* [Problem to solve]: Would you return the data below exactly as it stands, with every picture left out?

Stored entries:
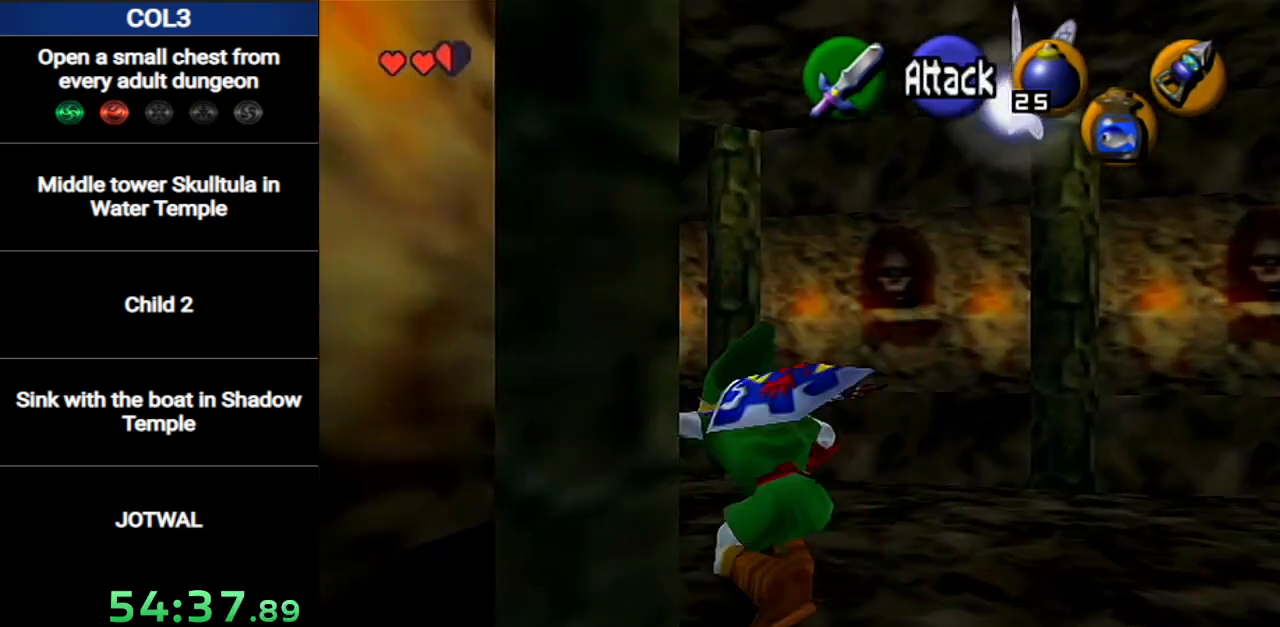
{"buttons": [], "left_stick": "up", "right_stick": "center", "events": []}
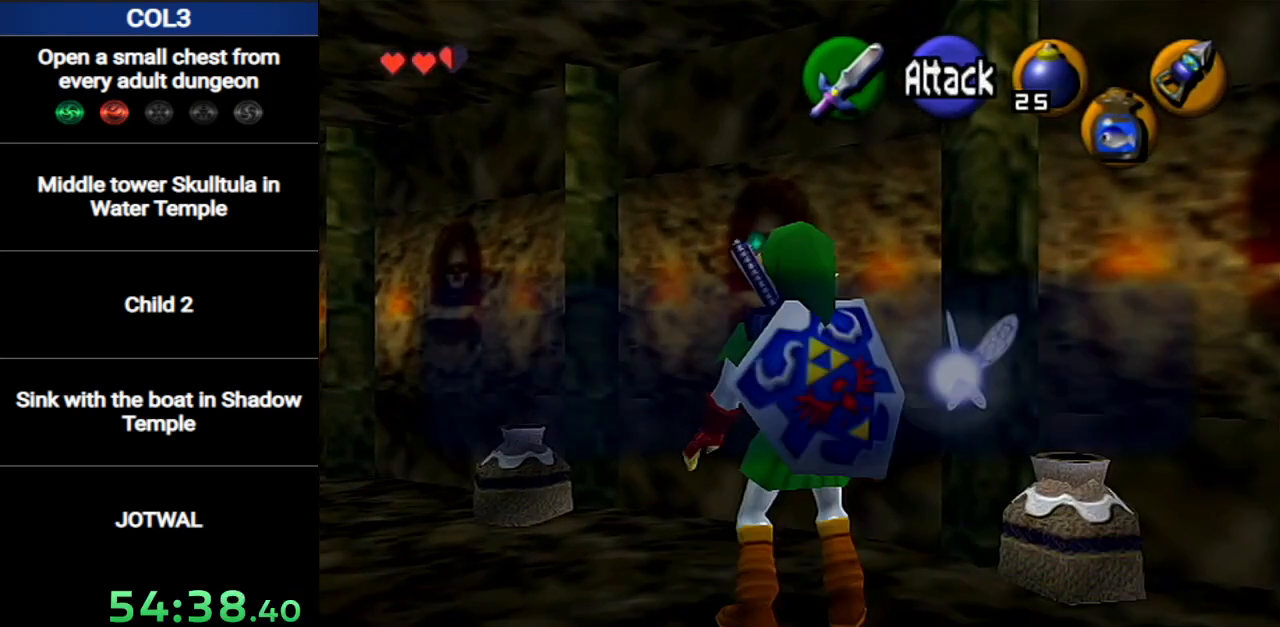
{"buttons": [], "left_stick": "up", "right_stick": "center", "events": [[33, "B", "down"], [167, "B", "up"], [184, "B", "down"], [284, "B", "up"], [350, "B", "down"], [417, "B", "up"]]}
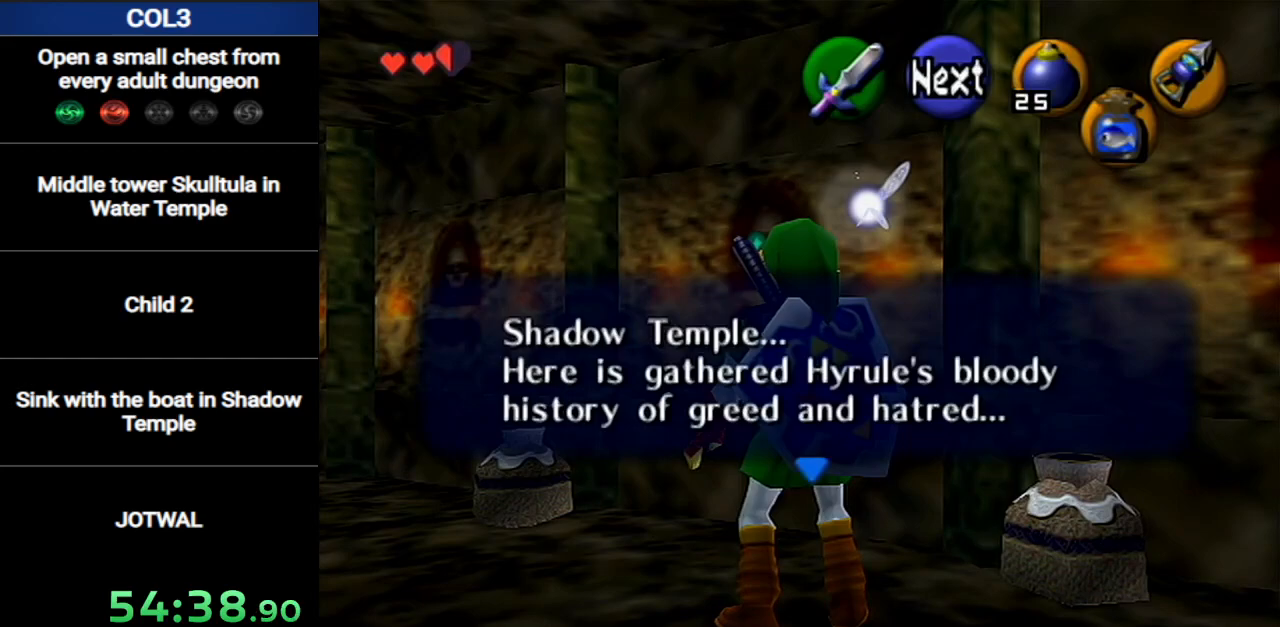
{"buttons": [], "left_stick": "up", "right_stick": "center", "events": [[250, "left_stick", "up-right"], [350, "A", "down"], [417, "left_stick", "up"], [433, "A", "up"]]}
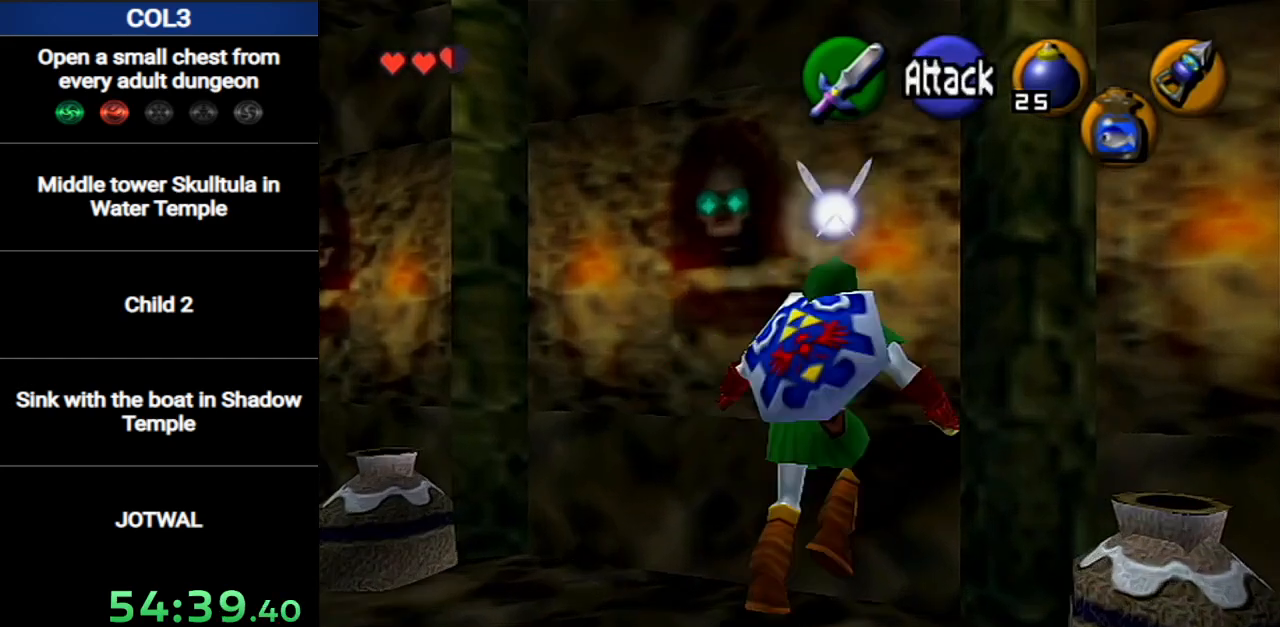
{"buttons": [], "left_stick": "up", "right_stick": "center", "events": []}
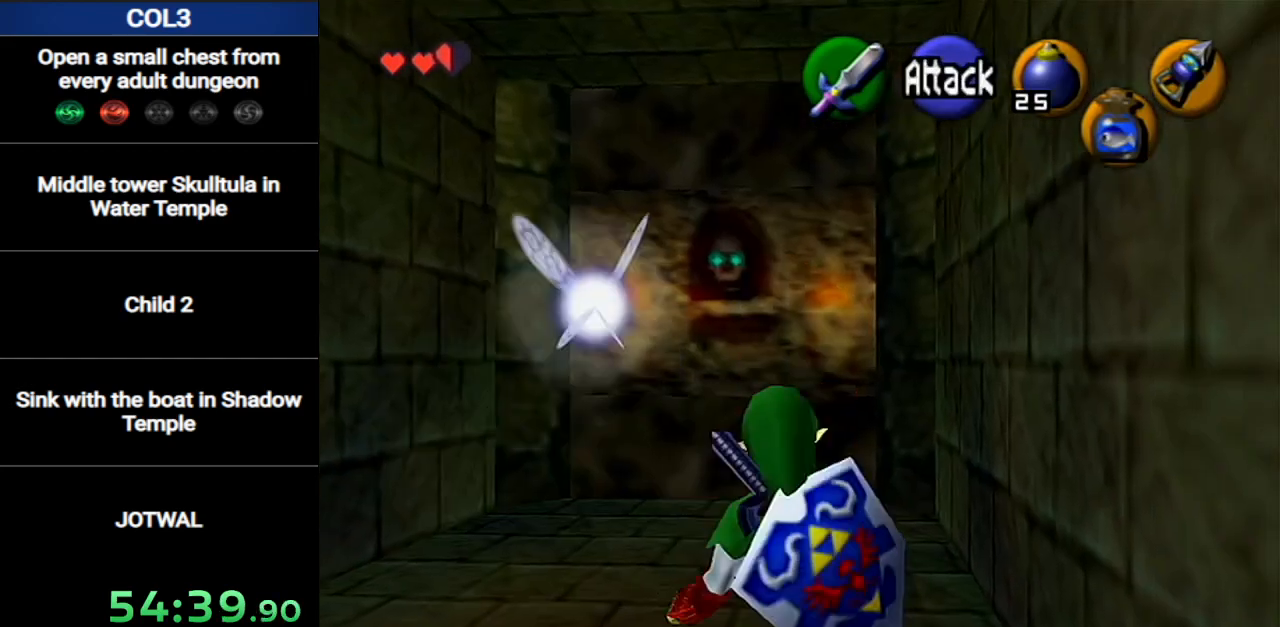
{"buttons": ["B"], "left_stick": "up", "right_stick": "center", "events": [[200, "B", "down"], [267, "B", "up"], [334, "B", "down"], [417, "B", "up"], [484, "B", "down"]]}
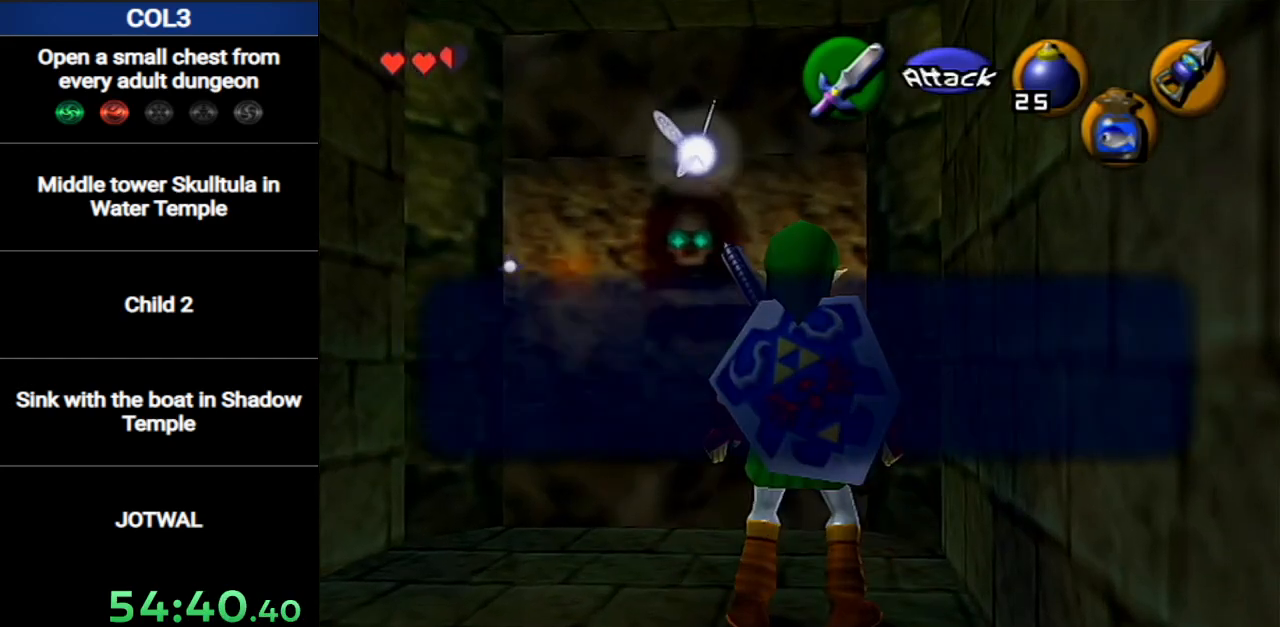
{"buttons": [], "left_stick": "up", "right_stick": "center", "events": [[50, "B", "up"], [117, "B", "down"], [151, "B", "up"]]}
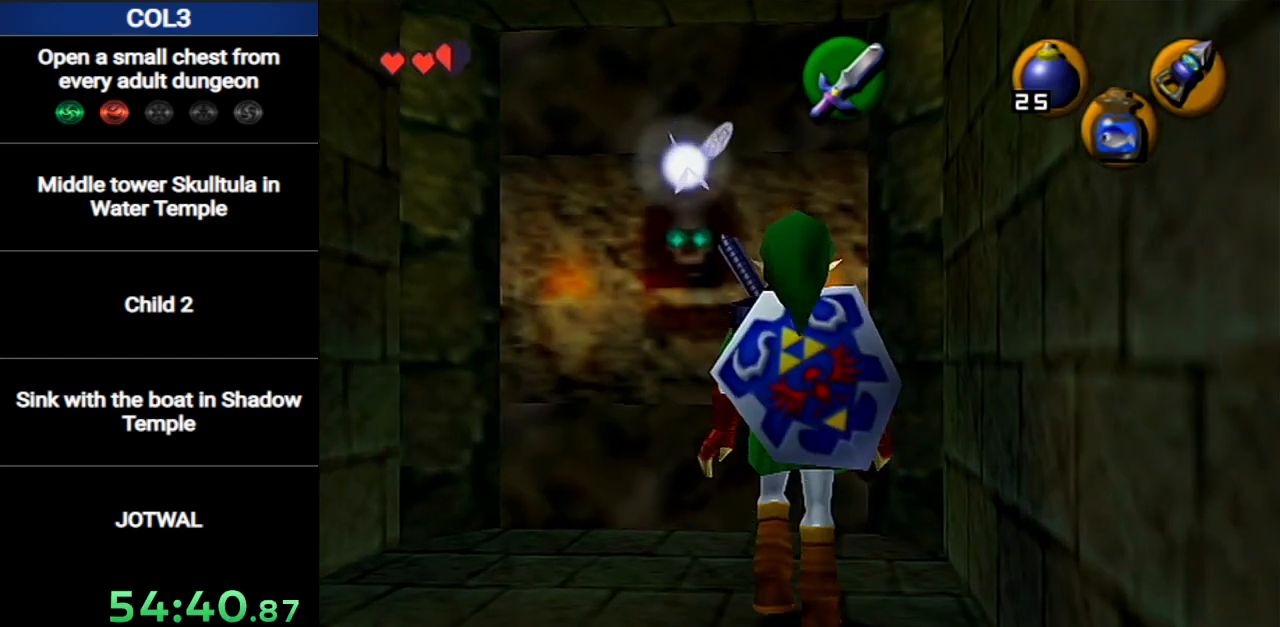
{"buttons": [], "left_stick": "up", "right_stick": "center", "events": [[167, "left_stick", "up-right"], [300, "A", "down"], [334, "L1", "down"], [417, "A", "up"], [484, "L1", "up"], [484, "left_stick", "up"]]}
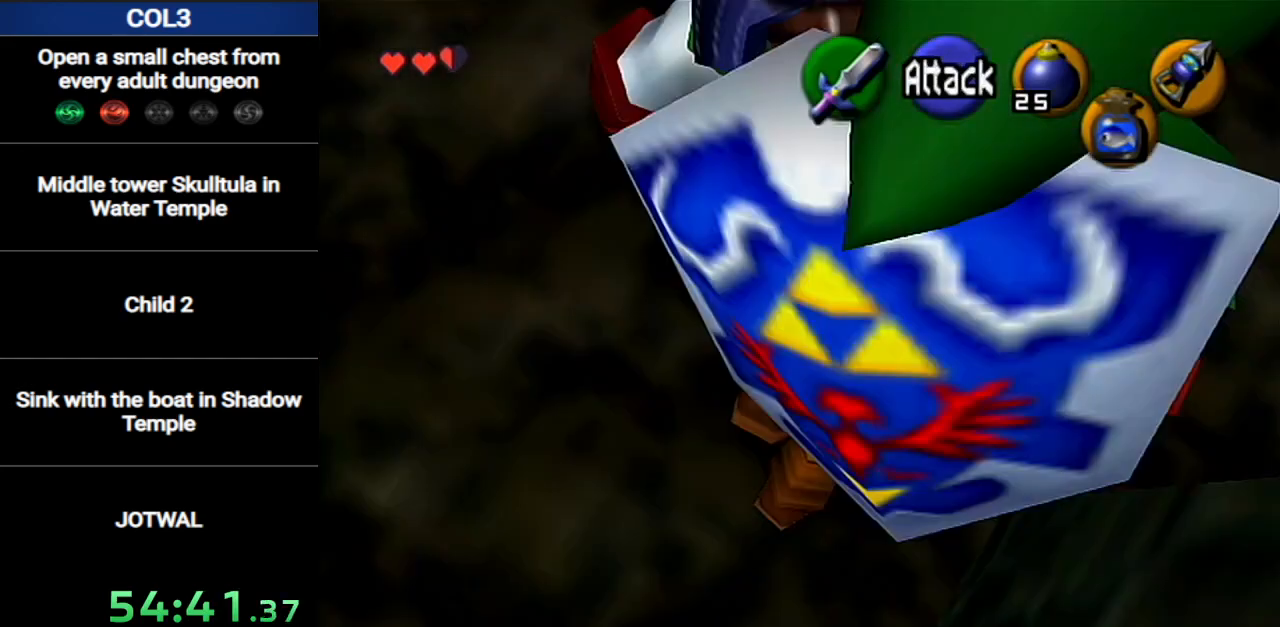
{"buttons": [], "left_stick": "up-right", "right_stick": "center", "events": [[484, "left_stick", "up-right"]]}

* [Task answer]:
{"buttons": [], "left_stick": "up", "right_stick": "center", "events": []}
{"buttons": [], "left_stick": "up", "right_stick": "center", "events": [[33, "B", "down"], [167, "B", "up"], [184, "B", "down"], [284, "B", "up"], [350, "B", "down"], [417, "B", "up"]]}
{"buttons": [], "left_stick": "up", "right_stick": "center", "events": [[250, "left_stick", "up-right"], [350, "A", "down"], [417, "left_stick", "up"], [433, "A", "up"]]}
{"buttons": [], "left_stick": "up", "right_stick": "center", "events": []}
{"buttons": ["B"], "left_stick": "up", "right_stick": "center", "events": [[200, "B", "down"], [267, "B", "up"], [334, "B", "down"], [417, "B", "up"], [484, "B", "down"]]}
{"buttons": [], "left_stick": "up", "right_stick": "center", "events": [[50, "B", "up"], [117, "B", "down"], [151, "B", "up"]]}
{"buttons": [], "left_stick": "up", "right_stick": "center", "events": [[167, "left_stick", "up-right"], [300, "A", "down"], [334, "L1", "down"], [417, "A", "up"], [484, "L1", "up"], [484, "left_stick", "up"]]}
{"buttons": [], "left_stick": "up-right", "right_stick": "center", "events": [[484, "left_stick", "up-right"]]}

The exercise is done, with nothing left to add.